On April 22, 2020, The first Dominican Epidemiology Intelligence Center was developed by the Presidential COVID-19 Committee under the leadership of Minister of Defense Lt General Paulino Sem, Counter Admiral Lee Balester and Doctor Amado Alejandro Baez. The Epi Intel Center was housed out of the Ministry of Defense C5i Center and tasked with creating inter-agency "Intelligence Fusion" efforts that guided country-wide strategies and COVID-19 operations. After the successful implementation of the C5i Epidemiology Intelligence Fusion Center, the Dominican Ministry of Public Health viewed this model as very important and effective and proceeded reproduced this effort four months later in August 2020, creating the MOH "Center for Public Health Intelligence"
After the epidemiological impact of COVID-19 post the July 5th 2020 presidential elections, the DR experienced a peak in positivity on July 23, after which a continuous deceleration was noticed up to late September, this prompted a formal public congratulations by the World health Organization to the Dominican Government on Sept 24th 2020 the drastic improvements were noted on positivity rates, case fatality ratios and hospital capacity utilization, clearly this being evidence of all collective efforts of prior and current (August 16) authorities.
Similarly on Sept 25th 2020, Dominican media reported the country as having one of the lowest mortality rates in the region (CFR ~1.9%)

===Local measures===
A number of provinces decided to limit access to their territories to avoid contagion from COVID-19, such as San José de Ocoa, and El Seibo, which remained case-free (as of March 26, 2020).

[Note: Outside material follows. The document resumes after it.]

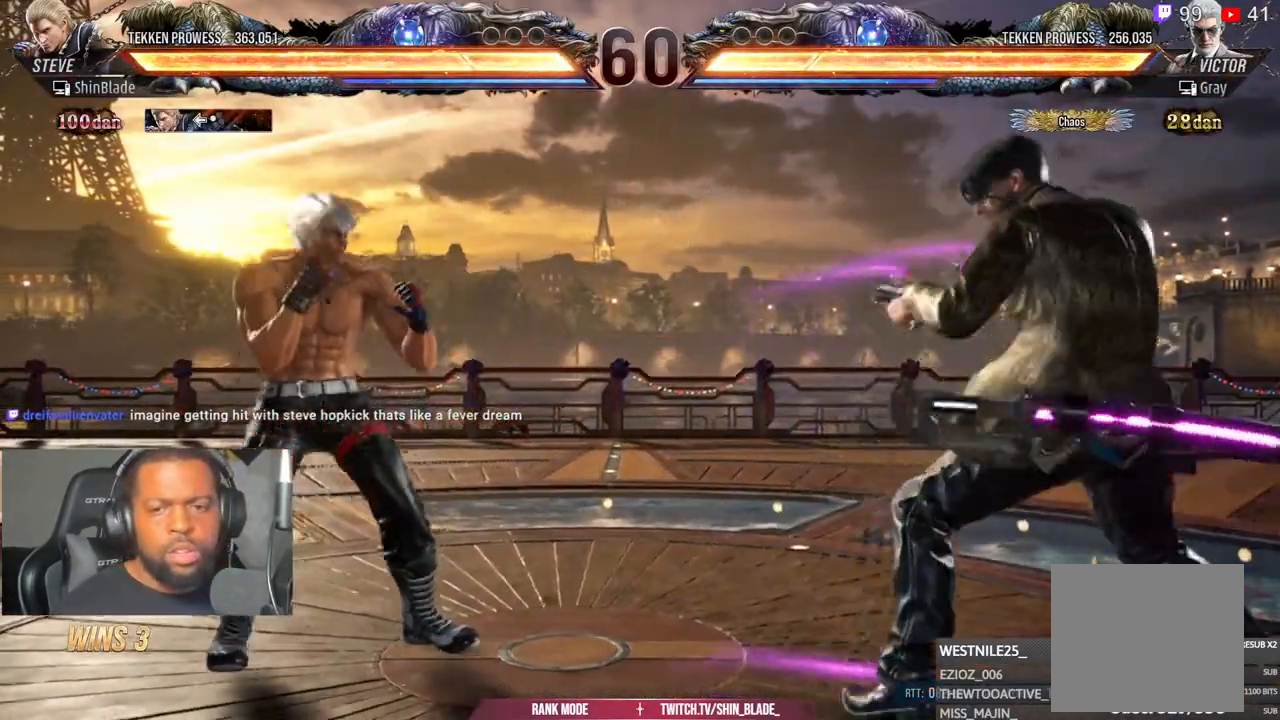
{"dt_ms": 500, "buttons": ["DPAD_LEFT"], "left_stick": "center", "right_stick": "center", "events": [[17, "DPAD_LEFT", "up"], [83, "DPAD_LEFT", "down"], [183, "DPAD_DOWN", "down"], [233, "DPAD_DOWN", "up"], [333, "DPAD_LEFT", "up"], [433, "DPAD_LEFT", "down"]]}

Other provinces in case-free areas asked their authorities for similar measures.
The National District of Santo Domingo under the leadership of Mayor Carolina Mejia, developed in conjunction with the Santo Domingo Health Cluster (www.clustersaludsd.org) the "Municipal COVID-19 Manual". This manual was operationalized starting on August 18, 2020, and later launched to be reproduced comprehensively throughout all "mancomunity" municipalities

=== Alternative measures ===
As options and new treatments emerged to combat the COVID-19 virus, there was talk of the possibility that convalescent plasma or hyperinmune plasma was a viable option to treat. Since May 2020, multiple health institutions within an investigative protocol framework, regulated by CONABIOS, began its use.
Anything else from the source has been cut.